── LISTED ENTRIES

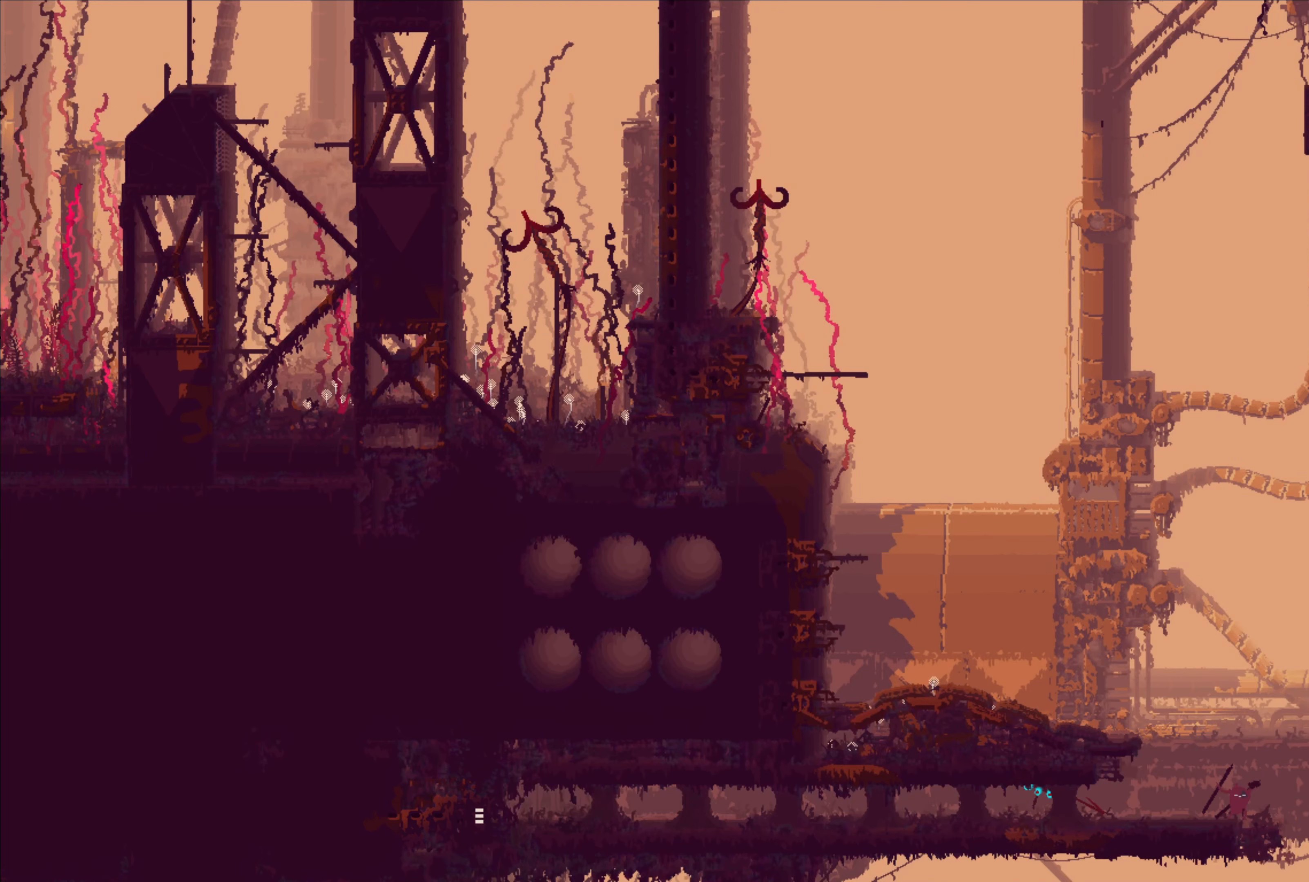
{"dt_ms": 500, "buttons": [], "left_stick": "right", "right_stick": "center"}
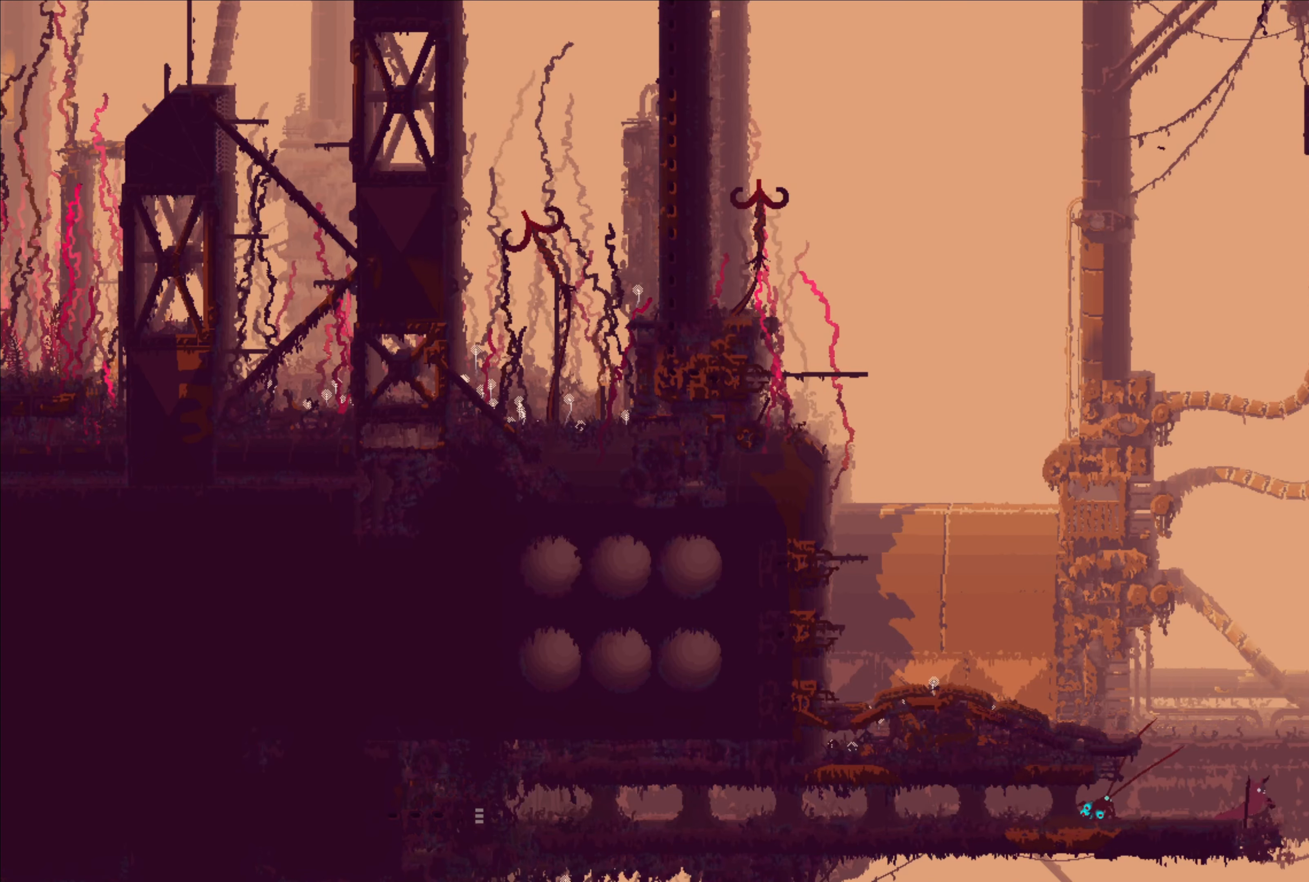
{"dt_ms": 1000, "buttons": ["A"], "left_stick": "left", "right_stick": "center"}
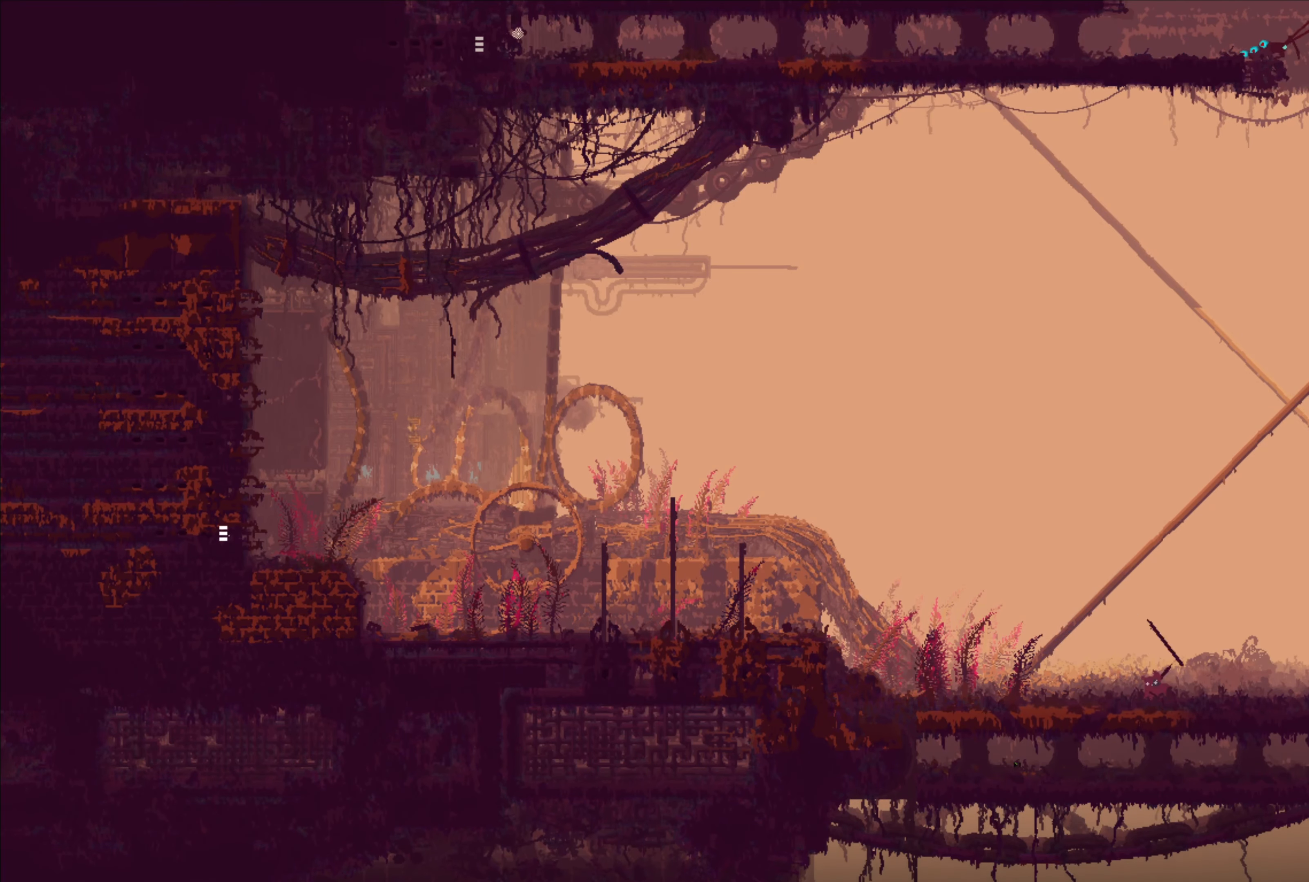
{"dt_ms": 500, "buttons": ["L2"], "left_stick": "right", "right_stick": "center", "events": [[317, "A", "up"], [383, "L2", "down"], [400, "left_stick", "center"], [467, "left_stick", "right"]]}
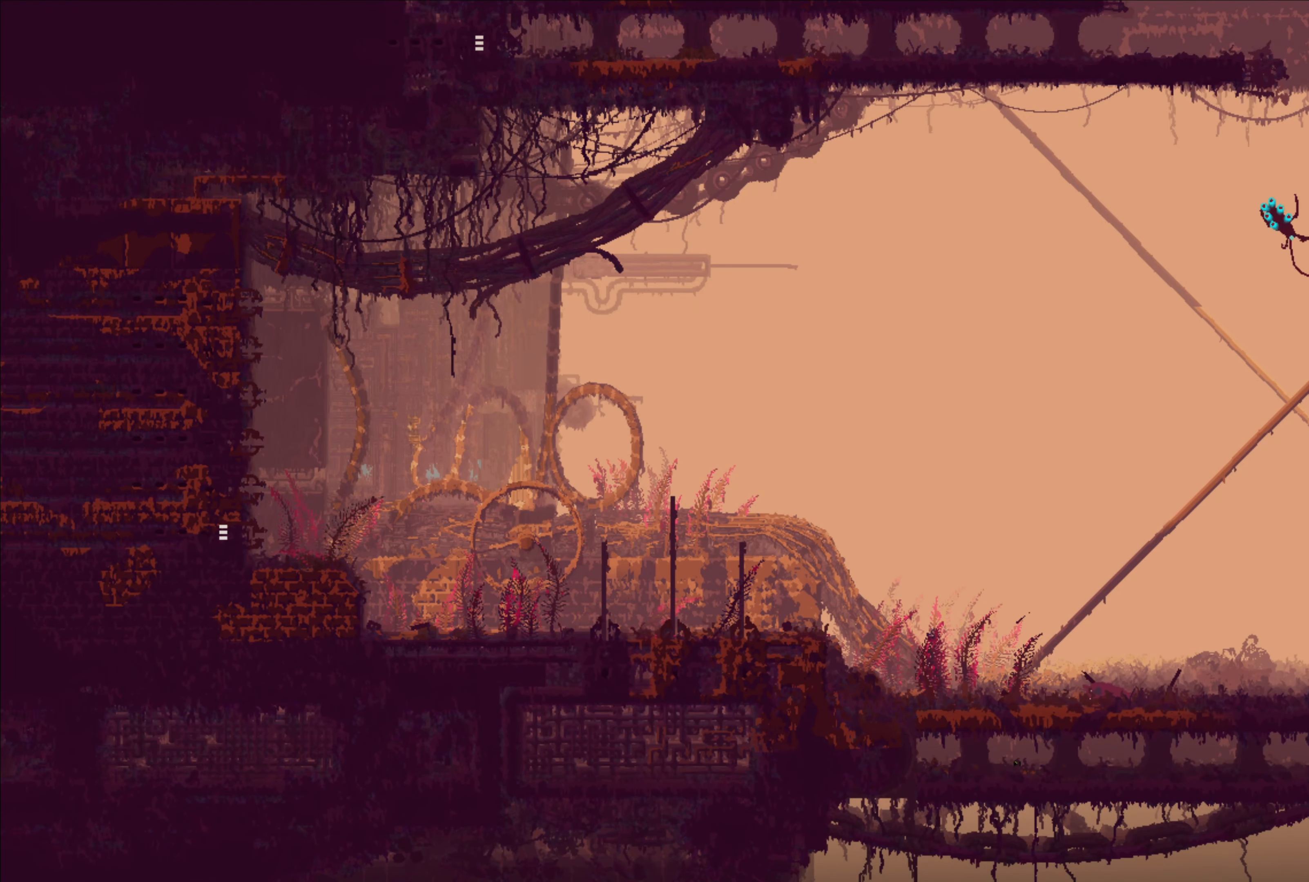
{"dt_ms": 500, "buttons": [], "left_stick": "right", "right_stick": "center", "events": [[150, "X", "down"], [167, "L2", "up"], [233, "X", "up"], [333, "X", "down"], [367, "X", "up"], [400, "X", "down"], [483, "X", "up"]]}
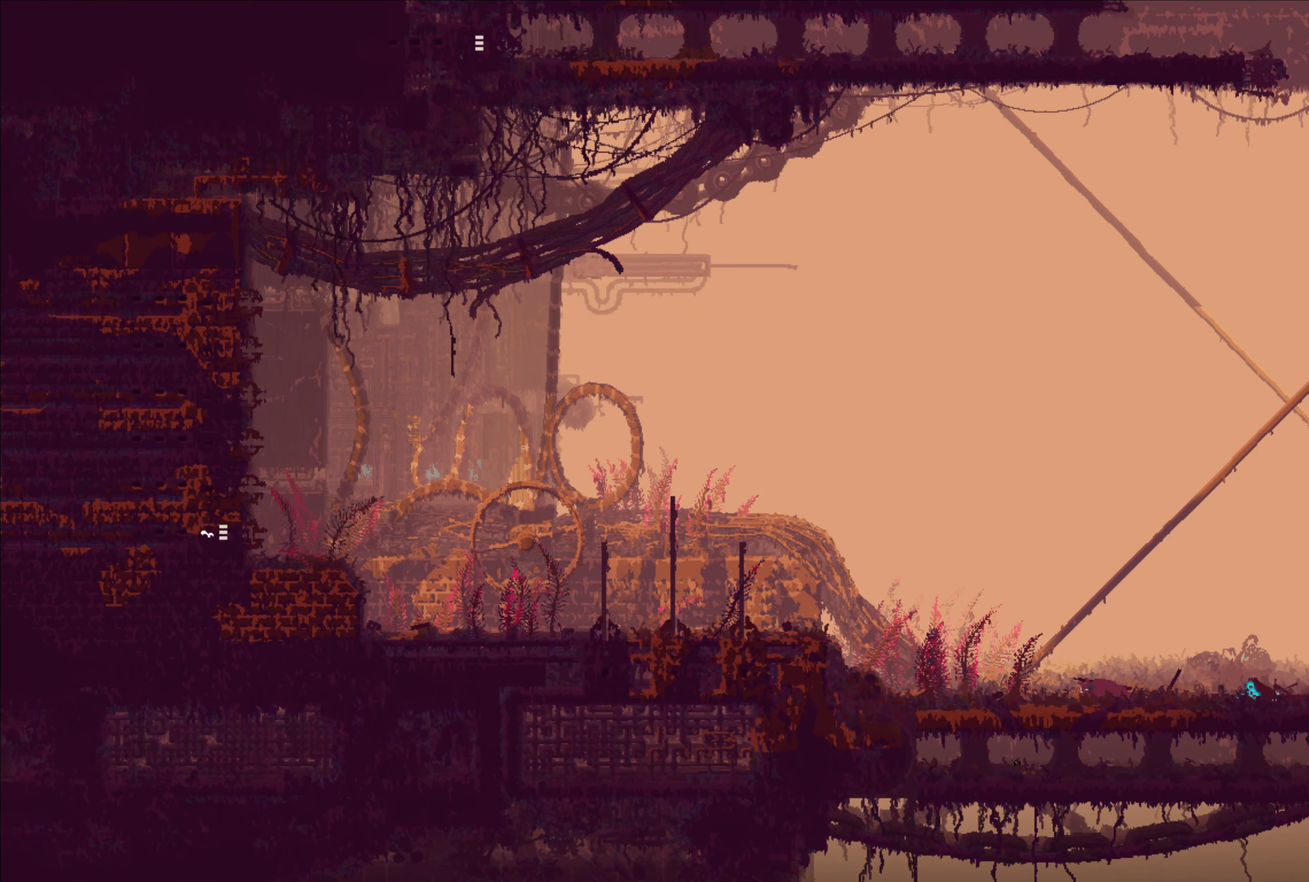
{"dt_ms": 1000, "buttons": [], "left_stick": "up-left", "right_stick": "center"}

────

→ **YOUR INSTRUCTIONS**
Write out the records above once more, word for word, with no pictures.

→ **SOLUTION TO THIS PROBLEM**
{"dt_ms": 500, "buttons": [], "left_stick": "right", "right_stick": "center"}
{"dt_ms": 1000, "buttons": ["A"], "left_stick": "left", "right_stick": "center"}
{"dt_ms": 500, "buttons": ["L2"], "left_stick": "right", "right_stick": "center", "events": [[317, "A", "up"], [383, "L2", "down"], [400, "left_stick", "center"], [467, "left_stick", "right"]]}
{"dt_ms": 500, "buttons": [], "left_stick": "right", "right_stick": "center", "events": [[150, "X", "down"], [167, "L2", "up"], [233, "X", "up"], [333, "X", "down"], [367, "X", "up"], [400, "X", "down"], [483, "X", "up"]]}
{"dt_ms": 1000, "buttons": [], "left_stick": "up-left", "right_stick": "center"}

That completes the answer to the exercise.